As she stands in the middle of her classroom watching her students react with glee at the idea of playing Kahoot and Quizlet Live, Jessica Luzardo cannot help but smile. To her surprise, these games have found a permanent residence in the hearts of her students.
With her calm and comforting presence and previous work experience, Luzardo has joined the World Languages Department as both a French and Spanish teacher and has made a wonderful addition to the Athens Academy staff for the 2021-2022 school year.
“I always knew that I wanted to be a teacher. In undergrad while I was studying Spanish and French in my majors, I had found myself tutoring other students and showing them what I was doing. I guess that was my beginning,” Luzardo says. “I’ve known how to speak Spanish since I was born, since that is the language that I speak at home with my family. It was later in school that I learned English and in high school that I learned French.”
Luzardo grew up in New Jersey and lived there until 2014, when she moved to the South for college. She attended Lee University for her undergraduate studies and majored in world languages. She later went on to attend the University of Southern Mississippi, where she was a graduate instructor while earning her master’s degree.
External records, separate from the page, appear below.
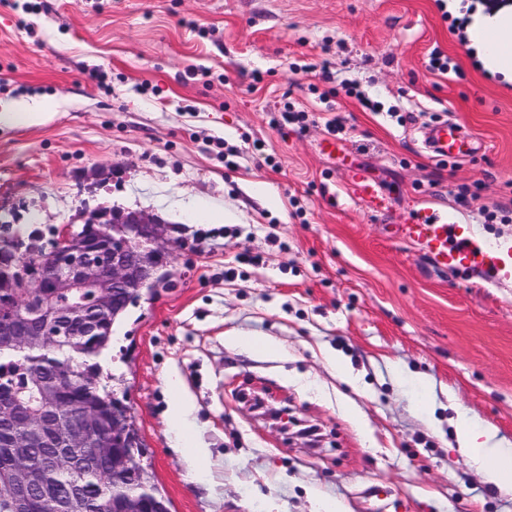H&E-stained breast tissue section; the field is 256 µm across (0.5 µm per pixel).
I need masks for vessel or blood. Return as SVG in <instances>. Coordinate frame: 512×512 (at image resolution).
<instances>
[{"label": "vessel or blood", "mask_w": 512, "mask_h": 512, "mask_svg": "<svg viewBox=\"0 0 512 512\" xmlns=\"http://www.w3.org/2000/svg\"><path fill=\"white\" fill-rule=\"evenodd\" d=\"M461 141L458 126L447 122L433 128L429 136L432 151L443 156L457 148ZM352 183L359 199L376 210L384 207L385 199L376 182L357 172ZM401 231L410 240L421 243L440 267L453 269L469 265L504 274L512 270V247L479 243L471 229L459 225L451 211L429 206L421 208Z\"/></svg>", "instance_id": "b4317fda"}]
</instances>
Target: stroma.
<instances>
[{
  "mask_svg": "<svg viewBox=\"0 0 512 512\" xmlns=\"http://www.w3.org/2000/svg\"><path fill=\"white\" fill-rule=\"evenodd\" d=\"M26 2L0 0V102L46 99L54 116L0 130V218L48 240L85 211L143 210L177 241L110 348L171 512H512L454 429L460 406L512 443V279L439 271L400 230L431 202L512 242V85L436 0ZM435 47L460 75L427 70ZM287 107L301 118L283 126ZM446 120L470 136L466 159L426 147ZM354 167L385 208L354 195ZM170 374L210 453L202 482L169 441Z\"/></svg>",
  "mask_w": 512,
  "mask_h": 512,
  "instance_id": "obj_1",
  "label": "stroma"
}]
</instances>
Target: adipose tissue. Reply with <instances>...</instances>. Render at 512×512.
Wrapping results in <instances>:
<instances>
[{"label": "adipose tissue", "instance_id": "1", "mask_svg": "<svg viewBox=\"0 0 512 512\" xmlns=\"http://www.w3.org/2000/svg\"><path fill=\"white\" fill-rule=\"evenodd\" d=\"M468 39L480 65L490 75L512 82V0H503L492 10L476 7L468 14ZM176 397L170 410L169 437L174 447L187 449L194 476H202L208 464L207 449L197 447L191 433L193 406L181 395L180 383L168 378ZM459 452L495 487L512 489V450L492 444V430L472 428L467 413H460L456 425Z\"/></svg>", "mask_w": 512, "mask_h": 512}]
</instances>
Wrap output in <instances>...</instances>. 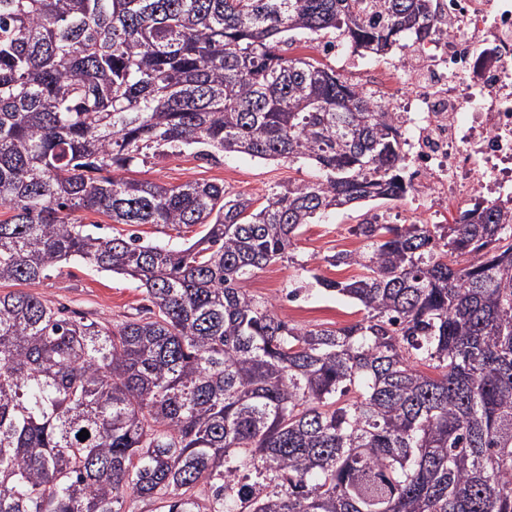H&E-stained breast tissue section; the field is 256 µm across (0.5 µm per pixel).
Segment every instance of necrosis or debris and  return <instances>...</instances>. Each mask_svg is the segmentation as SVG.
I'll return each instance as SVG.
<instances>
[{
    "label": "necrosis or debris",
    "instance_id": "necrosis-or-debris-1",
    "mask_svg": "<svg viewBox=\"0 0 512 512\" xmlns=\"http://www.w3.org/2000/svg\"><path fill=\"white\" fill-rule=\"evenodd\" d=\"M438 23L403 67L360 86L391 100L410 157L409 195L447 221L449 207L512 197V0H436Z\"/></svg>",
    "mask_w": 512,
    "mask_h": 512
}]
</instances>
Although there was a brief adjustment period when Luzardo transitioned to working with high school students, she was able to quickly adapt her teaching style to fit students’ needs. She has been giving students more chances and opportunities, as well as handing out more study guides.
“Ms. Luzardo has been a great teacher so far this year. We have learned so much and have been having so much fun while we do it,” says junior Anna Porter Miller, Spanish IV student.
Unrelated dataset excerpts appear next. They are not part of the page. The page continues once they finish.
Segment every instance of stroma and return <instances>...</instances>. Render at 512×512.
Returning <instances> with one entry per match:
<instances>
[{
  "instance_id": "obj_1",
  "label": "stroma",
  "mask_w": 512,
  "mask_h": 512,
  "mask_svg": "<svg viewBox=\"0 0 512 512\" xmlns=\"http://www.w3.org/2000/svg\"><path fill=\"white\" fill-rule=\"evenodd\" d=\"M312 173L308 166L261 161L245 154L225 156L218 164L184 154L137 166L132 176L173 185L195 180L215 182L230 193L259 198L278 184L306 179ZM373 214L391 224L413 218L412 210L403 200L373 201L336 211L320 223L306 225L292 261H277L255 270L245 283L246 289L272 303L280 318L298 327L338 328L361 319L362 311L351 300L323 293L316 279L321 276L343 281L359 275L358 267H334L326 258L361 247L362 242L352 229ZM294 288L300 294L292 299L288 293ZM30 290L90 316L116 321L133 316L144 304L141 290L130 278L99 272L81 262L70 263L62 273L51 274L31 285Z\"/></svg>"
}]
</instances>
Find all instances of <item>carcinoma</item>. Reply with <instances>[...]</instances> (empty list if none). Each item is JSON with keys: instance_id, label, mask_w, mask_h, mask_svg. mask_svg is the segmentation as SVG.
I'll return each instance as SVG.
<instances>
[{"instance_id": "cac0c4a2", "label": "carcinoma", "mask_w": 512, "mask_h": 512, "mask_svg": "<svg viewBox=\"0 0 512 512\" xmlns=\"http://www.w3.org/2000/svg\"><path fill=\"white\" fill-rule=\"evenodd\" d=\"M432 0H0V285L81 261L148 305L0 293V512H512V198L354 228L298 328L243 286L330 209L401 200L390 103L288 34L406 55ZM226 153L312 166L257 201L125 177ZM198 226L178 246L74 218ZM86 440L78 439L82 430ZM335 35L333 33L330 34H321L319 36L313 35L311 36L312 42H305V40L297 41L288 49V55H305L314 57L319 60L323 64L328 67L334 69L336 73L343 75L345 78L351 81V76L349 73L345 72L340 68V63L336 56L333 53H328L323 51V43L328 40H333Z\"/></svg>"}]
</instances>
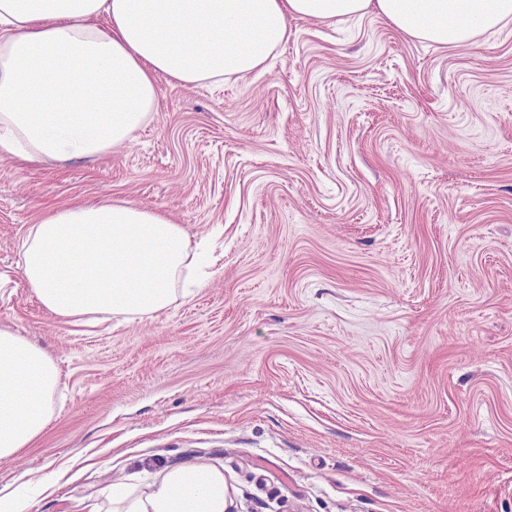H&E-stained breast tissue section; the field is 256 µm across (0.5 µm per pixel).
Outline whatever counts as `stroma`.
<instances>
[{
	"instance_id": "obj_1",
	"label": "stroma",
	"mask_w": 512,
	"mask_h": 512,
	"mask_svg": "<svg viewBox=\"0 0 512 512\" xmlns=\"http://www.w3.org/2000/svg\"><path fill=\"white\" fill-rule=\"evenodd\" d=\"M245 76L160 78L98 160L0 158V325L61 380L0 489L25 512L219 469L236 512H512V18L464 47L292 19ZM165 213L217 261L152 318L75 327L21 277L61 205Z\"/></svg>"
}]
</instances>
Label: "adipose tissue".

While the majority of her freshman students are still shy, Luzardo thinks that they will grow out of their shells as the years progress and will follow in the footsteps of their older peers by being less afraid to express themselves with their teachers.
“Most people like to talk about their own personal lives and it is all good in a world language class because in a world language class, all we know how to do is talk about ourselves. If people are already talking about themselves in English, then having students do it in another language is easier,” Luzardo says.
Compared to her own high school experience, Luzardo notes that students at Athens Academy are much more open to speaking with teachers. She loves the culture of the school and finds it very nice how everybody on the campus is eager to connect with one another.
“I like talking to students here, they are surprisingly very funny, but as their teacher, unfortunately I can’t always laugh,” Luzardo says. “There are so many things that I want to do with my students, like teaching outside, but I have a lot more time here to do that.”